*TEXTO PROPORCIONADO*.
==================================================

Ibn Arabi Encontros com Al-Jadir

Ibn Arabi — Encontros com Al-Jadir
(El texto encuadrado es del Shaij al-Akbar y el restante es de Miguel Asín Palacios).

PRIMERA APARICIÓN DE AL-JÁDIR

El temperamento indómito de Ibn Arabi se sometía difícilmente a esta disciplina; pero un prodigio estupendo acabó por dulcificar su carácter: un día, tras una polémica en que Ibn Arabi contradijo abiertamente a su maestro, salió de la escuela para dirigirse a su casa, y al pasar por el mercado de los granos tropezóse con una persona para él desconocida que, dirigiéndole la palabra y llamándole por su nombre, le dijo: “¡Muhámmad, acepta de tu maestro la solución!” Volvió Ibn Arabi sobre sus pasos y, entrando de nuevo a la escuela, dispuesto a pedir perdón a su maestro, vió lleno de estupor que éste, sin dejarle pronunciar una palabra, exclamó:

“¡ Muhámmad!, ¿será preciso, para que te sometas a mí, que en todos los casos venga a recomendarte esta sumisión el Jádir en persona?” (Fotuhat, I, 241).

==================================================

*MATERIAL PROPORCIONADO*.
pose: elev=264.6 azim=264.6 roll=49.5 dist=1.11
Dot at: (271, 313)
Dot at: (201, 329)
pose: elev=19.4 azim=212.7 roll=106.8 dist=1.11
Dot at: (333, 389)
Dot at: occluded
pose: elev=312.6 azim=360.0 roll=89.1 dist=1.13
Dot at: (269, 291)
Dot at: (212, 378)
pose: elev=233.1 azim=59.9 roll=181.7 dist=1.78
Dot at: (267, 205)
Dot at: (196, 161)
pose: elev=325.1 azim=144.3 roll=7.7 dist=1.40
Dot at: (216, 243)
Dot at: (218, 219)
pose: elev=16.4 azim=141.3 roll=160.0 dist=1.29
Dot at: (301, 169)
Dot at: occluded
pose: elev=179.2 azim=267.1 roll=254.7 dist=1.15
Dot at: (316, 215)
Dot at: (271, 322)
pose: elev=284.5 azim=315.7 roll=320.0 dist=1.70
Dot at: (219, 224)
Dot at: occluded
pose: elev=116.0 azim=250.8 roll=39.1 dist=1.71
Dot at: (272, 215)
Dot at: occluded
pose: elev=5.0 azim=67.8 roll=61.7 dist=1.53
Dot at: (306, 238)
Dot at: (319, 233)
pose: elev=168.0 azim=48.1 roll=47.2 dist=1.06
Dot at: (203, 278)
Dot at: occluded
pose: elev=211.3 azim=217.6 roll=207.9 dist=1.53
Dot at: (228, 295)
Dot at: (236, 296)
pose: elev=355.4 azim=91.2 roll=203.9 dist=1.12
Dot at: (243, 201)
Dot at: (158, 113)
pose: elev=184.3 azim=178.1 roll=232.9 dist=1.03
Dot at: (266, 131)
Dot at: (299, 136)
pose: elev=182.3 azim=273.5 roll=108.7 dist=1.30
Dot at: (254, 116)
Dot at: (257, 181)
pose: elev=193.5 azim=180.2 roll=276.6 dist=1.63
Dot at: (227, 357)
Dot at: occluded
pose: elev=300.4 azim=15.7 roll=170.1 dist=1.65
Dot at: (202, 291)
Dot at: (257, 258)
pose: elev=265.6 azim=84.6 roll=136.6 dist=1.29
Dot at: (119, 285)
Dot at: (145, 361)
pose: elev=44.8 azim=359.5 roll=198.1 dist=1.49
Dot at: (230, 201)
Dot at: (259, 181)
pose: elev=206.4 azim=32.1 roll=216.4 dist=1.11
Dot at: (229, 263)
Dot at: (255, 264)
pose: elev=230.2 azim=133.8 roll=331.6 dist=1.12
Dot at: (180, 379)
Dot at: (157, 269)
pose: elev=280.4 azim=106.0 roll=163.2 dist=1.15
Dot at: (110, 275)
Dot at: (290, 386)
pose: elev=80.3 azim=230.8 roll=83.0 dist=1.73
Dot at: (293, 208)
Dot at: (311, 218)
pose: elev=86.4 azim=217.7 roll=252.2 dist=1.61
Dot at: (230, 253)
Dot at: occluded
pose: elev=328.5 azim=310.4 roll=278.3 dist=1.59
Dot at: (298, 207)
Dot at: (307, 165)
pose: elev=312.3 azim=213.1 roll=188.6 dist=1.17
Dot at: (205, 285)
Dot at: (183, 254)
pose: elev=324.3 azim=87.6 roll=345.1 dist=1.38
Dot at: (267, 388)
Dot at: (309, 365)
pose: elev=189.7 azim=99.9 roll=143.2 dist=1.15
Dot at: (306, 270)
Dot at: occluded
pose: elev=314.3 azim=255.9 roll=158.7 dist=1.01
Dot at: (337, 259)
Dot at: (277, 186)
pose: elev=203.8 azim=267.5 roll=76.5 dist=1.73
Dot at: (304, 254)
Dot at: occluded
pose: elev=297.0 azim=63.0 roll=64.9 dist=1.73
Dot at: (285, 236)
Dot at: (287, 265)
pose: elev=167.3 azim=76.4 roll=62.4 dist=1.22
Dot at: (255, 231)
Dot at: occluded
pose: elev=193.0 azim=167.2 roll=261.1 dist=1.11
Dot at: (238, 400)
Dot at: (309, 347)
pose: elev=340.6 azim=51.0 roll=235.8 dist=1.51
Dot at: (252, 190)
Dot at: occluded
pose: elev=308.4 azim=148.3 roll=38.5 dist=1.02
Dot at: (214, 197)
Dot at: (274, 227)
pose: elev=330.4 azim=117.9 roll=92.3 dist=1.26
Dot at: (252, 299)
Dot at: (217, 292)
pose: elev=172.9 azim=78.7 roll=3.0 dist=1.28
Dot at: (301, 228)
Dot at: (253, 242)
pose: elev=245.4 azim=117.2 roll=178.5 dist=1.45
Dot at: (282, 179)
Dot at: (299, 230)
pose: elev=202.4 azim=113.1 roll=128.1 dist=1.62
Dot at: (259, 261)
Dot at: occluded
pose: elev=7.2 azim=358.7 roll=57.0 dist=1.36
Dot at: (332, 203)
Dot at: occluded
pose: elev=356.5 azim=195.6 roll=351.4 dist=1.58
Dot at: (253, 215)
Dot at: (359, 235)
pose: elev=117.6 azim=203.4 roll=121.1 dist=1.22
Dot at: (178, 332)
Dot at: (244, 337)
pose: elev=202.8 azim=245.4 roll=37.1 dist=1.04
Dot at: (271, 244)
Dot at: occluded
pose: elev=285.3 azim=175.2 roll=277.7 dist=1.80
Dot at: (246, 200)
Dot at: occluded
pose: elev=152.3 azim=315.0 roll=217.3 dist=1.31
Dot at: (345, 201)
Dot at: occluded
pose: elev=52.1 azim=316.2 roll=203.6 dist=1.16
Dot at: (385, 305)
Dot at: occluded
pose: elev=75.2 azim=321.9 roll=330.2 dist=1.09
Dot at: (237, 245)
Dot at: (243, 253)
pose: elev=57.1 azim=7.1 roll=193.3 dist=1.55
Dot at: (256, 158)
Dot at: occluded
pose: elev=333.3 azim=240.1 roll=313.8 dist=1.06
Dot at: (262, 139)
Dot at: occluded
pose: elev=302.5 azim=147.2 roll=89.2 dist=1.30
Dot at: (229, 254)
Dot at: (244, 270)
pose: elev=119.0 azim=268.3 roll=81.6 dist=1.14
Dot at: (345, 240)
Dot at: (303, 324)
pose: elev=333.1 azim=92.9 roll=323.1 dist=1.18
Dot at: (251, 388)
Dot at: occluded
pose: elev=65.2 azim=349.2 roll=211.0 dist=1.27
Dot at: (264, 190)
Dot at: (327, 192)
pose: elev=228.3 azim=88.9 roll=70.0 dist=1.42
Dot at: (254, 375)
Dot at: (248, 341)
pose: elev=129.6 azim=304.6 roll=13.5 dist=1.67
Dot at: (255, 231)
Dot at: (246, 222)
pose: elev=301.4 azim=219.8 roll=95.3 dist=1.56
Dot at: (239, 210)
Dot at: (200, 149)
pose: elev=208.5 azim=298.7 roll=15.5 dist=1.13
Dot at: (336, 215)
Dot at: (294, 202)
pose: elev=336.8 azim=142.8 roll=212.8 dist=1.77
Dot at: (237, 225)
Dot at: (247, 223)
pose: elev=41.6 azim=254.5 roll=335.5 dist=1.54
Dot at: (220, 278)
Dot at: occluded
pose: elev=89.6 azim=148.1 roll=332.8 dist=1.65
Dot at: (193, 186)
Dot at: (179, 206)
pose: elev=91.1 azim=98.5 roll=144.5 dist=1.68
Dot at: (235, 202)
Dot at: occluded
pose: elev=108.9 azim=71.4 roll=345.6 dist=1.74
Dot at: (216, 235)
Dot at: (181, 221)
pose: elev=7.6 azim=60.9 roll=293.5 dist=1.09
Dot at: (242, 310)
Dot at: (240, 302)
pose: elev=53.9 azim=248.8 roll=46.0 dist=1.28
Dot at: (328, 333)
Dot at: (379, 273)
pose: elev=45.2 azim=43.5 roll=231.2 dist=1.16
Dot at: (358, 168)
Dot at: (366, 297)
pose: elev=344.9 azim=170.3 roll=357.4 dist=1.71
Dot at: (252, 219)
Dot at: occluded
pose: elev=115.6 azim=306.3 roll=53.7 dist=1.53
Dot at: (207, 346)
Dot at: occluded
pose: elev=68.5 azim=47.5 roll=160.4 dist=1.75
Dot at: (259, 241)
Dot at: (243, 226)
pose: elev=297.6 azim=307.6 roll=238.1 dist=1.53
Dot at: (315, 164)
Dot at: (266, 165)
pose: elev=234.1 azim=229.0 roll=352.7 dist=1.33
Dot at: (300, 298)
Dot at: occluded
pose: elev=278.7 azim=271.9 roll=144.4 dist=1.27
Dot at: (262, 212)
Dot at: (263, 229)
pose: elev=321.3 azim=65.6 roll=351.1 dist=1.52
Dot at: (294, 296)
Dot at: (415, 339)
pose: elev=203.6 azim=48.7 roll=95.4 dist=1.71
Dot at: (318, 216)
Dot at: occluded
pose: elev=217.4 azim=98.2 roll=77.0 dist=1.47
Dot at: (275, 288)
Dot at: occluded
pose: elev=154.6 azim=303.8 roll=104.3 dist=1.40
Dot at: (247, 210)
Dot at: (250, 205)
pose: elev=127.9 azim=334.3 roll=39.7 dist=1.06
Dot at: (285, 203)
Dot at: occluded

==================================================

*TAREAS*.
A. En el texto sobre Ibn Arabi, ¿en qué lugar se tropezó Ibn Arabi con la persona desconocida?
B. Copia del texto sobre Ibn Arabi el fragmento que comienza en "El temperamento indómito" y acaba en "(Fotuhat, I, 241).", sustituyendo "maestro" por "profesor".

*RESPUESTAS POR TAREA*.
A. En el mercado de los granos.

B.
El temperamento indómito de Ibn Arabi se sometía difícilmente a esta disciplina; pero un prodigio estupendo acabó por dulcificar su carácter: un día, tras una polémica en que Ibn Arabi contradijo abiertamente a su profesor, salió de la escuela para dirigirse a su casa, y al pasar por el mercado de los granos tropezóse con una persona para él desconocida que, dirigiéndole la palabra y llamándole por su nombre, le dijo: “¡Muhámmad, acepta de tu profesor la solución!” Volvió Ibn Arabi sobre sus pasos y, entrando de nuevo a la escuela, dispuesto a pedir perdón a su profesor, vió lleno de estupor que éste, sin dejarle pronunciar una palabra, exclamó:

“¡ Muhámmad!, ¿será preciso, para que te sometas a mí, que en todos los casos venga a recomendarte esta sumisión el Jádir en persona?” (Fotuhat, I, 241).